Some pre-history: I bought my old iBook (8MB VRAM) slightly more than 6 months before the release of Jaguar, and sure enough the Mac OS wanted at least 16MBs of VRAM. You could turn down the colors and suffer with sluggishness, but it was clear I bought it too early.

Now I want to buy a new iBook and I had hoped for a slight bump in the Video RAM to 64MB since both the Mac Mini and iBook only have 32MB VRAM and Tiger’s due in 6 months. In last year’s Apple Tech conference, Apple claimed Tiger effects like the liquid ripple in Dashboard required a 64MB video card. While it’s eye candy on the OS, I plan on buying Keynote 2 where some of these transitions may well come in quite handy.

To make things interesting, Apple once had a list of compatible video cards on their Core Image page, but now those listed cards have been replaced with a marketing laundry list of Core Image features and only the vague promise of “hardware scalability”.

This is the list from the cached copy on Google. Apple’s supported graphics cards were:

ATI Radeon 9800 XT
ATI Radeon 9800 Pro
ATI Radeon 9700 Pro
ATI Radeon 9600 XT
ATI Radeon 9600 Pro
ATI Mobility Radeon 9700
ATI Mobility Radeon 9600
NVIDIA GeForce 6800 Ultra
NVIDIA GeForceFX Go 5200
NVIDIA GeForceFX 5200 Ultra

Please note no mention of the ATI Radeon 9200 (with 32MB dedicated DDR SDRAM over an AGP 4x bus) which is in the iBook, eMac and Mac Mini. Some would say that it’s enough. Most would say it’s a $40 video card and a 64MB version might cost $10 more.

Can anyone comment on this scalability issue? Would Tiger produce chunkier effects or remove some effects entirely? Is the processor going to be taxed to support Tiger’s cool graphics, when it could have just been offloaded to a graphics card with the appropriate amount of VRAM?

Ultimately - Is any computer purchase with 32MB VRAM purchase now going to be a mistake? I think this is an essential issue for any current Mac buyer.

UPDATE:

Here’s the deal - VRAM is more an issue for performance, and Tiger will be more aggressive in balancing graphic power between the video card and the system CPU. There’s an off-chance that some visual effects that are not available in Panther would be available in Tiger. Tiger should better use the AltiVec unit in older systems, and it’s quite possible that graphic performance would improve.

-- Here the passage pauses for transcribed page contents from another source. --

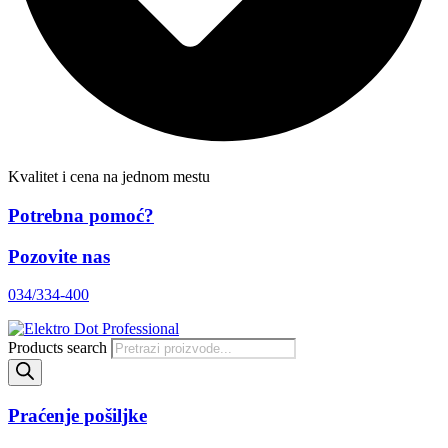
Kvalitet i cena na jednom mestu
Potrebna pomoć?
Pozovite nas
034/334-400
Products search
Praćenje pošiljke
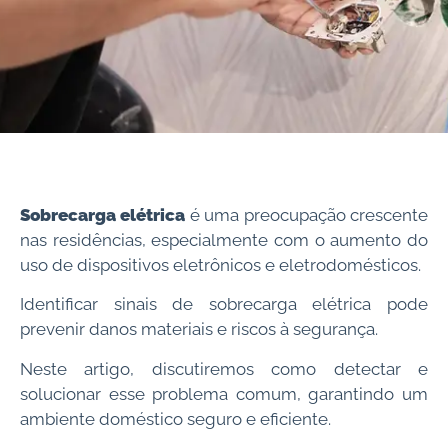
Sobrecarga elétrica
é uma preocupação crescente
nas residências, especialmente com o aumento do
uso de dispositivos eletrônicos e eletrodomésticos.
Identificar sinais de sobrecarga elétrica pode
prevenir danos materiais e riscos à segurança.
Neste artigo, discutiremos como detectar e
solucionar esse problema comum, garantindo um
ambiente doméstico seguro e eficiente.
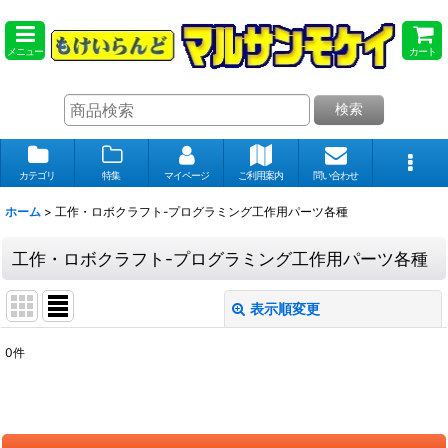
メニュー
カート
検索
カテゴリ
特集
マイページ
ご利用案内
問い合わせ
ホーム
>
工作・ロボクラフト-プログラミング工作用パーツ各種
工作・ロボクラフト-プログラミング工作用パーツ各種
表示順変更
閉じる
0
件
表示数
:
在庫あり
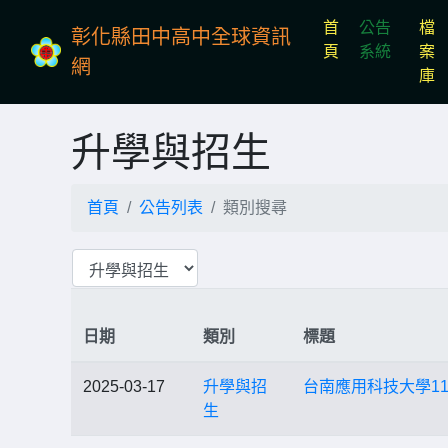
首
公告
檔
彰化縣田中高中全球資訊
(current)
頁
系統
案
網
庫
升學與招生
首頁
公告列表
類別搜尋
日期
類別
標題
2025-03-17
升學與招
台南應用科技大學1
生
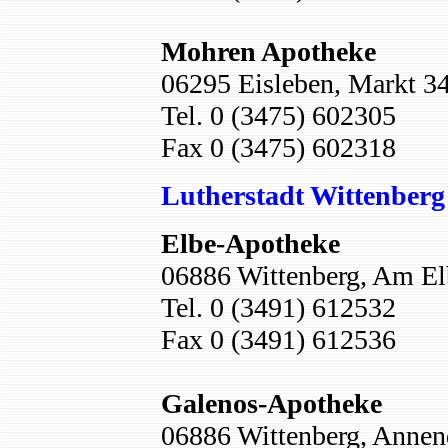
Mohren Apotheke
06295 Eisleben, Markt 3
Tel. 0 (3475) 602305
Fax 0 (3475) 602318
Lutherstadt Wittenberg
Elbe-Apotheke
06886 Wittenberg, Am El
Tel. 0 (3491) 612532
Fax 0 (3491) 612536
Galenos-Apotheke
06886 Wittenberg, Annend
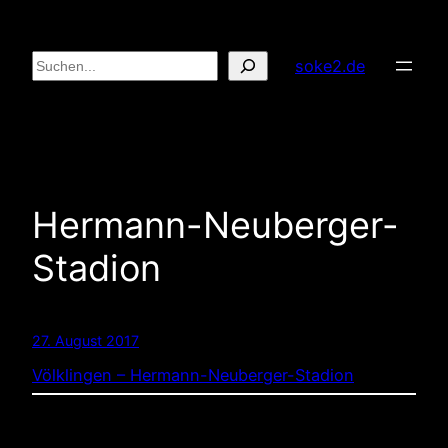
Zum
Inhalt
Suchen
soke2.de
springen
Hermann-Neuberger-
Stadion
27. August 2017
Völklingen – Hermann-Neuberger-Stadion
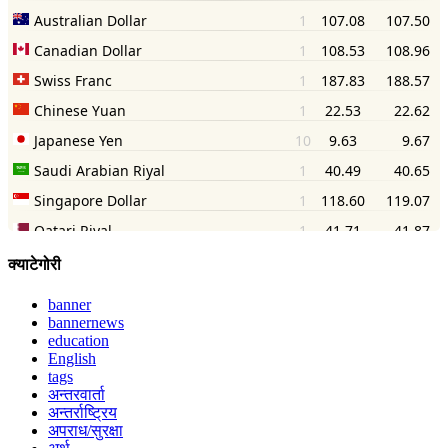
क्याटेगोरी
banner
bannernews
education
English
tags
अन्तरवार्ता
अन्तर्राष्ट्रिय
अपराध/सुरक्षा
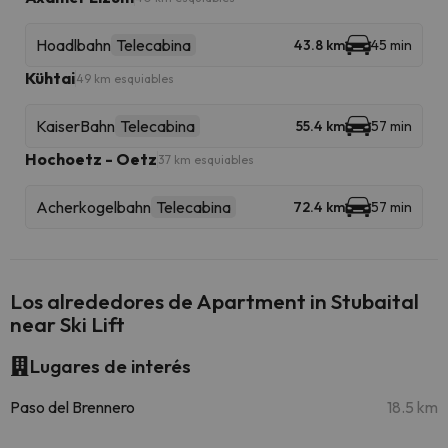
Hoadlbahn
Telecabina
43.8 km
45 min
Kühtai
49 km esquiables
KaiserBahn
Telecabina
55.4 km
57 min
Hochoetz - Oetz
37 km esquiables
Acherkogelbahn
Telecabina
72.4 km
57 min
Los alrededores de Apartment in Stubaital
near Ski Lift
Lugares de interés
Paso del Brennero
18.5 km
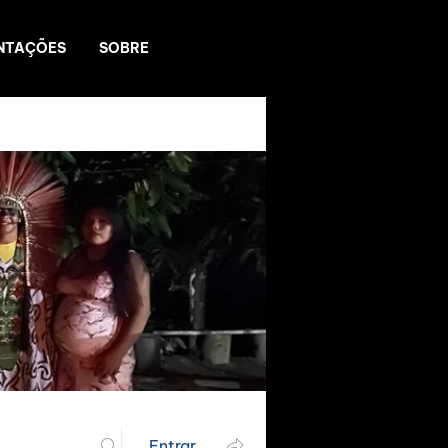
NTAÇÕES
SOBRE
Entrar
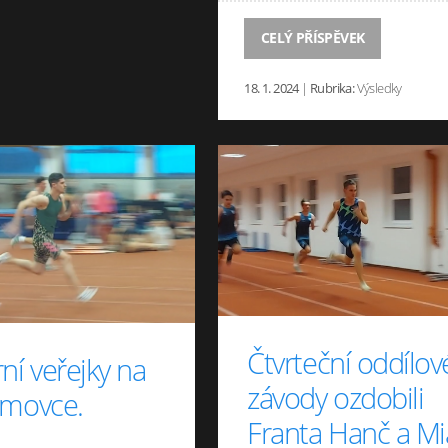
CELÝ PŘÍSPĚVEK
18. 1. 2024
|
Rubrika:
Výsledky
Čtvrteční oddílov
ní veřejky na
závody ozdobili
omovce.
Franta Hanč a Mi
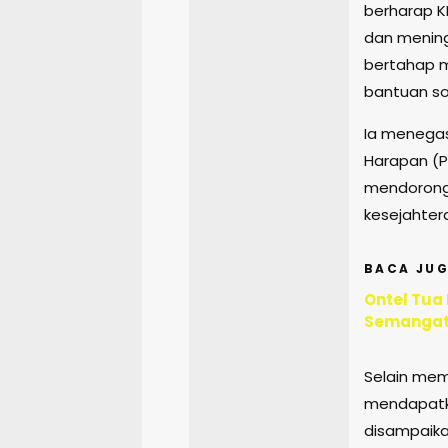
berharap 
dan mening
bertahap m
bantuan sos
Ia menega
Harapan (P
mendorong 
kesejahter
BACA JUG
Ontel Tua
Semangat
Selain mem
mendapatka
disampaika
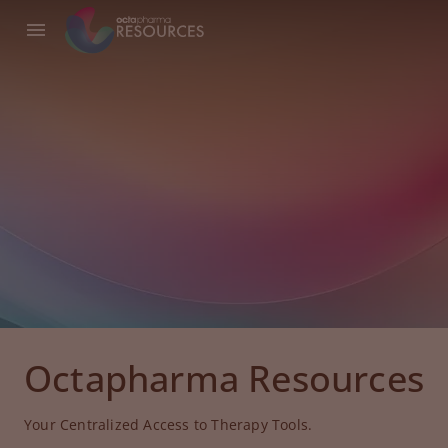
Octapharma Resources
Your Centralized Access to Therapy Tools.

For now, the biggest issue with the existing ATI Radion 9200 in the Mac Mini and iBook is that it can’t support the Pixel Shader 2.0 libraries. These are essential for the translucent effects that we’re seeing more and more of, in software like Keynote 2, Tiger on the Mac and Windows Media Center and “Longhorn” for the “other guys”. The 9200 *could* do it, I hear - if the driver libraries were re-written, but ATI probably won’t do such a thing. It’s an old card and we all know how that game is played.

I’m already seeing many things I was afraid for: In Keynote 2, quite a few effects aren’t available to older hardware. On the Mini/iBook front, 3 current transitional effects you can’t use are burn, flash and droplet.  I have no idea what these effects look like - they may be crap for all I know, unlikely, but possible. Still, maybe with tiger..maybe with Tiger…

That said, I went out and bought a new Powerbook 12”. I’d certainly wait a while for a video card update before buying a Mini.